Calliope Calliope Hub Spawner Scaling Guide

Calliope Integration: This component is integrated into the Calliope AI platform. Some features and configurations may differ from the upstream project.

This document provides a linear scaling chart and recommendations for growing your Calliope Calliope Hub deployment from 10 to 10,000+ concurrent servers.

Quick Reference Chart

Vertical Scaling (Single Calliope Hub)

Target Servers	Calliope Hub vCPU	Calliope Hub Memory	Database	Poll Interval	Monthly Cost*	Notes
10-50	2	4GB	SQLite	5-10s	$60	Current config, ideal for dev/small teams
50-100	2	4GB	SQLite	5-10s	$60	Good performance, no changes needed
100-150	2	4GB	PostgreSQL	10s	$60 + $20**	Approaching CPU limit, DB upgrade recommended
150-300	4	8GB	PostgreSQL	10-15s	$120 + $20**	2x resources, smooth performance
300-500	8	16GB	PostgreSQL	15-20s	$245 + $20**	Near ECS API limits
500-800	16	32GB	PostgreSQL	20-30s	$490 + $20**	Approaching hard API limits

*Calliope Hub task only (excludes spawned servers) **RDS PostgreSQL db.t3.small cost

Horizontal Scaling (Multiple Hubs)

Target Servers	Calliope Hub Count	Calliope Hub Size	Total vCPU	Database	Optimizations	Monthly Cost*	Notes
500-1,000	2	4 vCPU / 8GB	8 vCPU	PostgreSQL	None	$240 + $50**	ALB + sticky sessions required
1,000-2,000	3	4 vCPU / 8GB	12 vCPU	PostgreSQL	Batching	$360 + $75**	API batching essential
2,000-5,000	5	8 vCPU / 16GB	40 vCPU	PostgreSQL	Batching + Caching	$1,200 + $150**	Sharding recommended
5,000-10,000	10	8 vCPU / 16GB	80 vCPU	PostgreSQL	Full stack	$2,400 + $300**	Event-driven recommended

*Calliope Hub tasks only (excludes spawned servers and ALB costs) **RDS PostgreSQL cost (scales with connections)

Scaling Paths

Path 1: Small to Medium (10 → 500 servers)

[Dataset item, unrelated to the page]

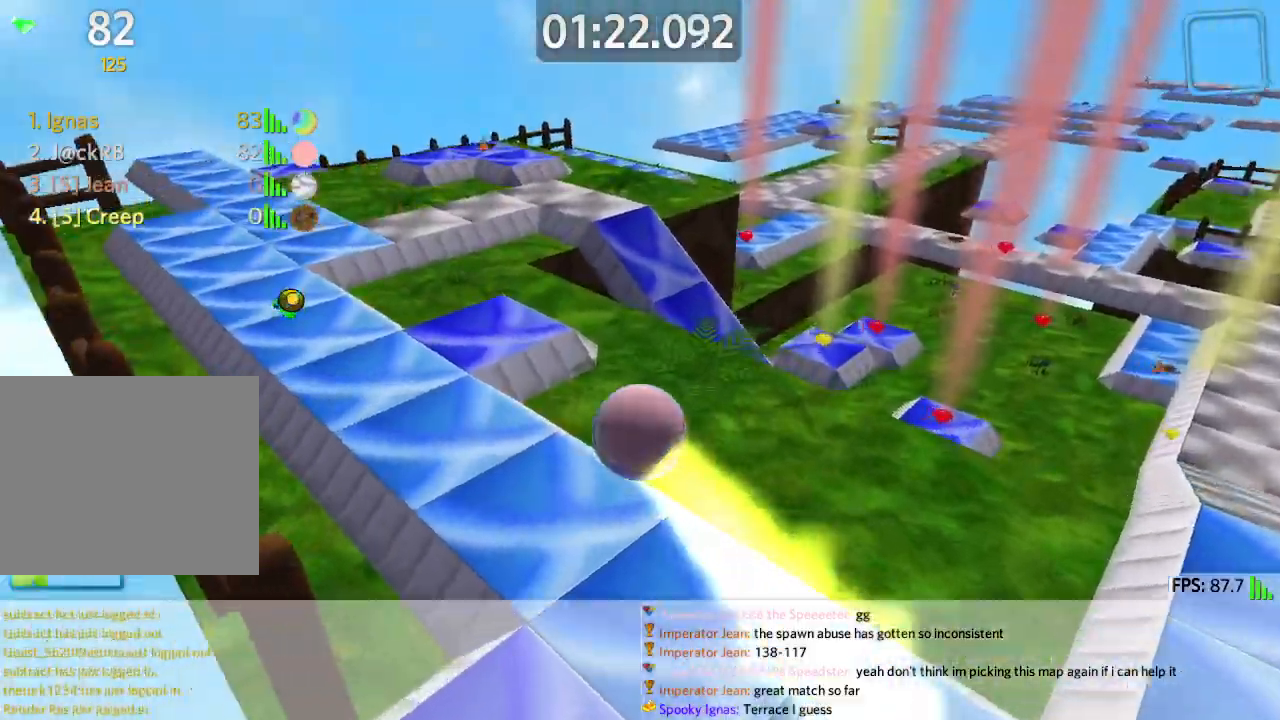
{"keys": ["d", "w"], "events": []}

Vertical Scaling Only - Simplest approach

Step 1: Start (10-50 servers)
├─ Calliope Hub: 2 vCPU / 4GB
├─ Database: SQLite
└─ Cost: $60/month

Step 2: Growing (50-100 servers)
├─ Calliope Hub: 2 vCPU / 4GB (no change)
├─ Database: Switch to PostgreSQL
└─ Cost: $80/month (+$20 for RDS)

Step 3: Scaling (100-300 servers)
├─ Calliope Hub: 4 vCPU / 8GB
├─ Database: PostgreSQL
└─ Cost: $140/month

Step 4: Large (300-500 servers)
├─ Calliope Hub: 8 vCPU / 16GB
├─ Database: PostgreSQL
├─ Poll interval: 15-20s
└─ Cost: $265/month

Timeline: Can scale in days (just update task definition) Complexity: Low (no architectural changes)

Path 2: Medium to Large (500 → 2,000 servers)

Add Horizontal Scaling - Moderate complexity

Step 1: Prepare (500 servers)
├─ Calliope Hub: 8 vCPU / 16GB
├─ Database: PostgreSQL (connection pooling)
├─ Implement: API call batching
└─ Cost: $265/month

Step 2: First Scale-Out (500-1,000 servers)
├─ Hubs: 2 × 4 vCPU / 8GB
├─ Load Balancer: ALB with sticky sessions
├─ Database: PostgreSQL (larger instance)
└─ Cost: $340/month

Step 3: Growing (1,000-2,000 servers)
├─ Hubs: 3 × 4 vCPU / 8GB
├─ Optimizations: Batching + caching
└─ Cost: $435/month

Timeline: 2-4 weeks (load balancer setup + testing) Complexity: Medium (requires coordination between hubs)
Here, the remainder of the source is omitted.